■ **Work to be completed**:
Give again, character for character, the lines that lie between the first line of the material and the line with "[155,370,225,385] language ->", inclusive. Omit pictures.

■ **Records supplied**:
◆ ◆ ◆ ◆ ◆ ◆ ◆

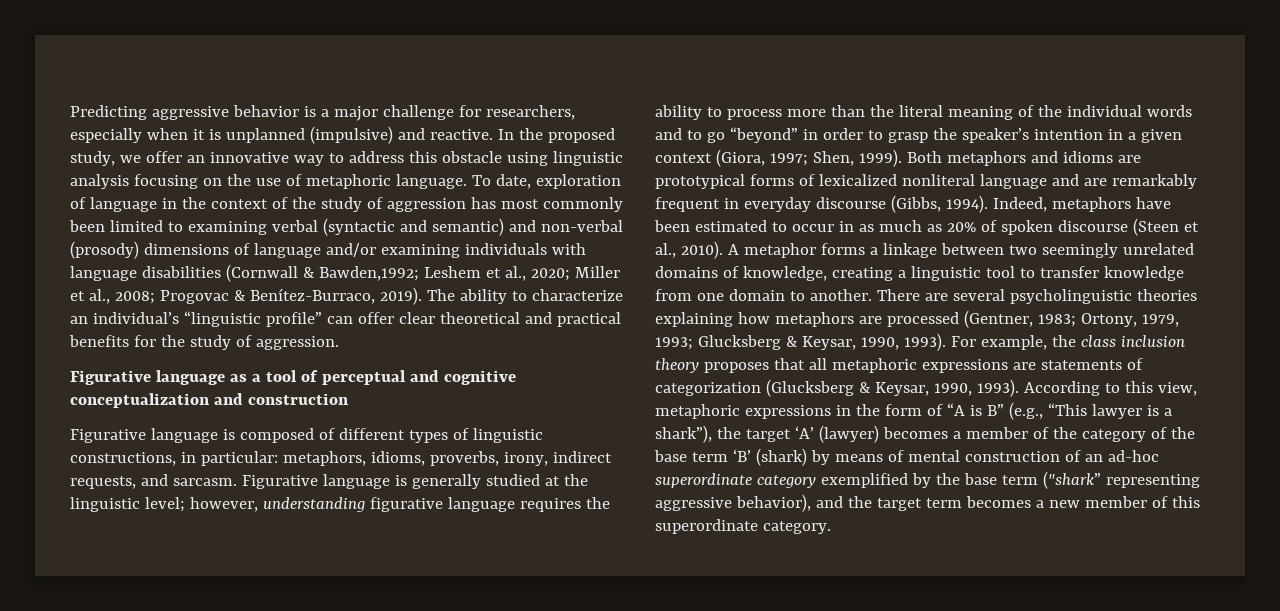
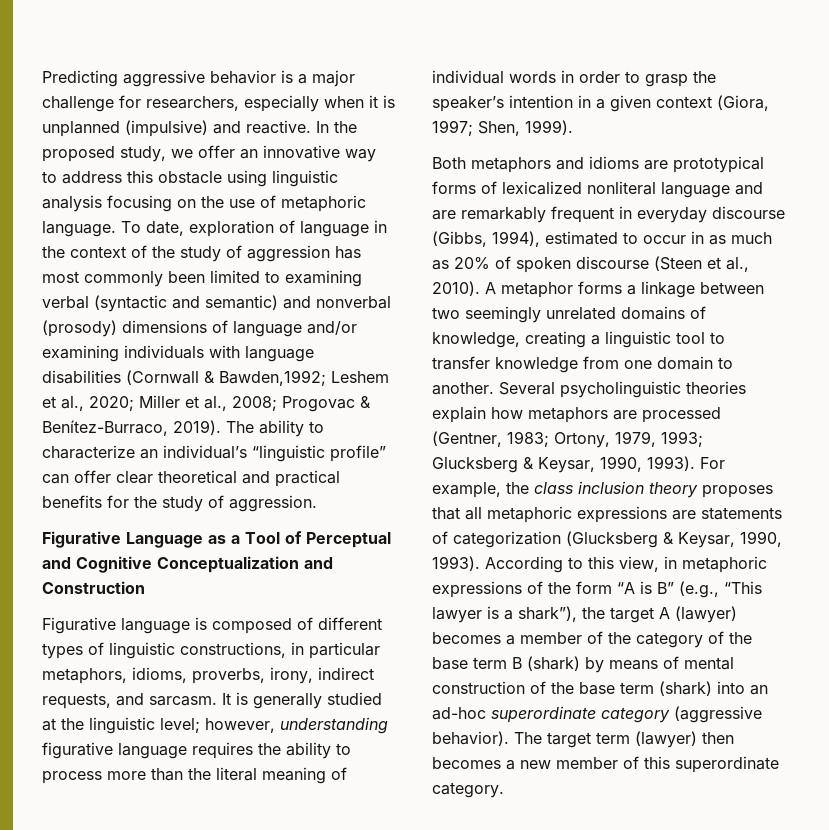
[540,220,623,232] non-verbal -> [316,296,391,309] nonverbal
[155,370,225,385] language -> [126,532,203,548] Language
[265,370,516,385] [70,393,349,408] tool of perceptual and cognitive conceptualization and construction -> [245,531,391,548] [42,556,333,573] [42,581,145,594] Tool of Perceptual and Cognitive Conceptualization and Construction
[200,451,278,466] particular: -> [309,642,380,659] particular
[241,474,390,489] Figurative language -> [222,693,231,705] It
[1037,105,1062,117] the -> (347, 773) none
[655,127,798,143] and to go “beyond” -> (556, 77) none
(902, 158) none -> (573, 127) //
[945,195,1171,213] [654,220,690,232] 1994). Indeed, metaphors have been -> [492,231,540,247] 1994),
[876,289,1005,301] There are several -> [499,382,555,395] Several
[655,312,733,327] explaining -> [432,406,486,423] explain
[655,404,851,419] metaphoric expressions in -> [664,556,767,573] [432,581,543,598] in metaphoric expressions of
[926,404,943,416] of -> (612, 587) none
[794,426,814,439] ‘A’ -> [659,607,670,619] A
[732,449,751,462] ‘B’ -> [512,657,522,669] B
[1084,450,1159,462] [655,471,1200,489] [655,494,962,512] an ad-hoc superordinate category exemplified by the base term ("shark” representing aggressive behavior), and the target term -> [551,681,768,696] [432,706,762,723] [432,731,734,748] the base term (shark) into an ad-hoc superordinate category (aggressive behavior). The target term (lawyer) then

◆ ◆ ◆ ◆ ◆ ◆ ◆

■ **Result**:
[540,220,623,232] non-verbal -> [316,296,391,309] nonverbal
[155,370,225,385] language -> [126,532,203,548] Language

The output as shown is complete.